Location: Rangeland Resources & Systems ResearchTitle: Indicators of water use efficiency across diverse agroecosystems and spatiotemporal scales
|SAHA, AMARTYA - Archbold Biological Station|
|Bosch, David - Dave|
|BRACHO, ROSVEL - University Of Florida|
|BUSCH, DENNIS - University Of Wisconsin|
|Scott, Russell - Russ|
Submitted to: Science of the Total Environment
Publication Type: Peer Reviewed Journal
Publication Acceptance Date: 12/13/2022
Publication Date: 12/23/2022
Citation: Hoover, D.L., Abendroth, L.J., Browning, D.M., Saha, A., Snyder, K.A., Wagle, P., Witthaus, L.M., Baffaut, C., Biederman, J.A., Bosch, D.D., Bracho, R., Busch, D., Clark, P., Ellsworth, P.Z., Fay, P.A., Flerchinger, G.N., Kearney, S.P., Levers, L.R., Saliendra, N.Z., Schmer, M.R., Schomberg, H.H., Scott, R.L. 2022. Indicators of water use efficiency across diverse agroecosystems and spatiotemporal scales. Science of the Total Environment. 864. Article 160992. http://dx.doi.org/10.1016/j.scitotenv.2022.160992
Interpretive Summary: Agriculture has the highest demand for water globally and water resources are projected to become impacted by climate change and competition from other demands, such as urbanization. Increasing water use efficiency (WUE) or producing 'more crop per drop' has been a long-term goal of agricultural management, engineering, and innovations. Indicators of WUE in agricultural production can help balance production demands with sustainability goals, but are often complex. In this review, we evaluate the pros and cons of common indicators of WUE in agriculture and suggest ways to apply them within and across agroecosystems. We conclude by suggesting how WUE indicators can adapt agriculture to climate change.

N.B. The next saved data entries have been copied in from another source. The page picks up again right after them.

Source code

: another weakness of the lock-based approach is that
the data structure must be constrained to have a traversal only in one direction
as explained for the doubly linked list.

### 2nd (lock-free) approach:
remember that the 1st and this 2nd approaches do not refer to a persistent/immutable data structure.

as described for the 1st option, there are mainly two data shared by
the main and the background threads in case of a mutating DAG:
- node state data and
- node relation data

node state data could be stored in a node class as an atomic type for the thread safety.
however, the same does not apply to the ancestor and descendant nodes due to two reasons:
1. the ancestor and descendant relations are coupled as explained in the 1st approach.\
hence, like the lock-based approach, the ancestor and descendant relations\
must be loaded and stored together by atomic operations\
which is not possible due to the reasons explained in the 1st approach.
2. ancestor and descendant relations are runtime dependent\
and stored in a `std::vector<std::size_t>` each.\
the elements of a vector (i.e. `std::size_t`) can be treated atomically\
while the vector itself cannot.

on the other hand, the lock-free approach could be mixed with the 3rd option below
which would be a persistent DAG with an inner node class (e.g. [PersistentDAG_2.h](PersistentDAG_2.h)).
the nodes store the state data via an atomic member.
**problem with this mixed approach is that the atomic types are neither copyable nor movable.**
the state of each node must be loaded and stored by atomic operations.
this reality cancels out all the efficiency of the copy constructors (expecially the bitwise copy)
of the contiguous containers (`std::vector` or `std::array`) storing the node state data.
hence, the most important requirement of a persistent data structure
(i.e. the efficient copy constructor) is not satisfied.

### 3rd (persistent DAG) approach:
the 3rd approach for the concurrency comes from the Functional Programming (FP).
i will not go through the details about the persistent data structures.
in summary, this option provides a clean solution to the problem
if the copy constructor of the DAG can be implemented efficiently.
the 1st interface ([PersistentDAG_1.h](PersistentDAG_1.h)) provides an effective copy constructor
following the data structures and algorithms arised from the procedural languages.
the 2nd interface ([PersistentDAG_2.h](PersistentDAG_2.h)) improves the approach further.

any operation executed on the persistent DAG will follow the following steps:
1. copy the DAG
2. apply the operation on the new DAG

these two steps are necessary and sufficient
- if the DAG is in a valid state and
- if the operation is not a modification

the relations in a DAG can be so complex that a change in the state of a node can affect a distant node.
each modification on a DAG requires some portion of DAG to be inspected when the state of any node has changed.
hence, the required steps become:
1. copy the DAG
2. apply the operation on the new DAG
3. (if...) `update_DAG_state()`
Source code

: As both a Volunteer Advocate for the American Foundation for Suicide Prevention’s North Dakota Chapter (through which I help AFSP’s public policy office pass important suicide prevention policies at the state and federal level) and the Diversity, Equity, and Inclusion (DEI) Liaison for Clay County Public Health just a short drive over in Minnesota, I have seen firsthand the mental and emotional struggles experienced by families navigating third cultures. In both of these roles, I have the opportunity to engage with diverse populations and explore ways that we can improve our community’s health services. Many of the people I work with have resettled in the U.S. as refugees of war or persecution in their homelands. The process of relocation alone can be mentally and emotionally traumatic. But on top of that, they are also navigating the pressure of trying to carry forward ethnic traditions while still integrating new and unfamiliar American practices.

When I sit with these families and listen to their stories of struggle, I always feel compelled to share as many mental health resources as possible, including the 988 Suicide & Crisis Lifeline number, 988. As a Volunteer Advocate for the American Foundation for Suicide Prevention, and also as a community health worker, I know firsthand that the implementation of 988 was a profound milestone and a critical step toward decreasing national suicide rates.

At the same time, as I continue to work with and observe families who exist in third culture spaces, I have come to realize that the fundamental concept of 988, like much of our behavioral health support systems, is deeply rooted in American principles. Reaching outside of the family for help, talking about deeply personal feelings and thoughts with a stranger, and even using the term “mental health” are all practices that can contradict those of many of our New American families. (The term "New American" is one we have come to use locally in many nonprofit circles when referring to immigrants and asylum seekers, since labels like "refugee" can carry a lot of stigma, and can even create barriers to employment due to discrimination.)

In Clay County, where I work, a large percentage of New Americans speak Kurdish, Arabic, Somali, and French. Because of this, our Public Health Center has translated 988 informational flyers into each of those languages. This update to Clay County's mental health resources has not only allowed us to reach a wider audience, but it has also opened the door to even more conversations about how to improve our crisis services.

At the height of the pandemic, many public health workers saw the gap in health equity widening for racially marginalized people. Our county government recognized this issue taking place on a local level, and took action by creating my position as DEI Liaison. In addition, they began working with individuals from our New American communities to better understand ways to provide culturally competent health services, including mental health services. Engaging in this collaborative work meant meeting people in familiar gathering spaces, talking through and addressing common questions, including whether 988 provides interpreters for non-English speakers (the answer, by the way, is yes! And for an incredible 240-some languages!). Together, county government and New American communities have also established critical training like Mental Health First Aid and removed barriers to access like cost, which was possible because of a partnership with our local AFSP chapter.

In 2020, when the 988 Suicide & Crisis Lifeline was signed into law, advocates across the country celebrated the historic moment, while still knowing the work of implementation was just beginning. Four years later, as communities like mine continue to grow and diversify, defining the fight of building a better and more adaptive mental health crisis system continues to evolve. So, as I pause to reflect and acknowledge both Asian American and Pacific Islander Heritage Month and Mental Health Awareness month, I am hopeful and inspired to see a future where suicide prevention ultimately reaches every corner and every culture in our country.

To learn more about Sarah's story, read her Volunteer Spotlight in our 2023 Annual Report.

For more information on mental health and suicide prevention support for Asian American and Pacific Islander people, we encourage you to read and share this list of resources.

Technical Abstract: Understanding the relationship between water and production within and across agroecosystems is essential for addressing several agricultural challenges of the 21st century: providing food, fuel, and fiber to a growing human population, reducing the environmental impacts of agricultural production, and adapting agroecosystems to climate change. Agriculture, of all human activities, has the highest demand for water globally and therefore increasing water use efficiency (WUE), or producing ‘more crop per drop’, has been a long-term goal of agricultural management, engineering, technological innovations, and crop breeding. WUE is a widely used term applied across a diverse array of spatial and temporal scales, from the leaf to the farm to the dinner table, and from seconds to months to years. The measurement, interpretation, and complexity of the many components of WUE varies enormously across these spatial and temporal scales, challenging comparisons within and across diverse agroecosystems. The goal of this review is to evaluate common indicators of WUE in agricultural production and assess tradeoffs when applying these indicators in agroecosystems with a changing climate. We examine three questions: (1) what are the uses and limitations of common WUE indicators, (2) how to apply WUE indicators within and across agroecosystems, and (3) how can WUE indicators help adapt agriculture to climate change. Addressing these agricultural challenges will require land managers, producers, policy makers, researchers, and consumers to evaluate costs and benefits of practices and innovations of water use in agricultural production. Clearly defining and interpreting WUE in the most scale-appropriate way is crucial for advancing agroecosystem sustainability.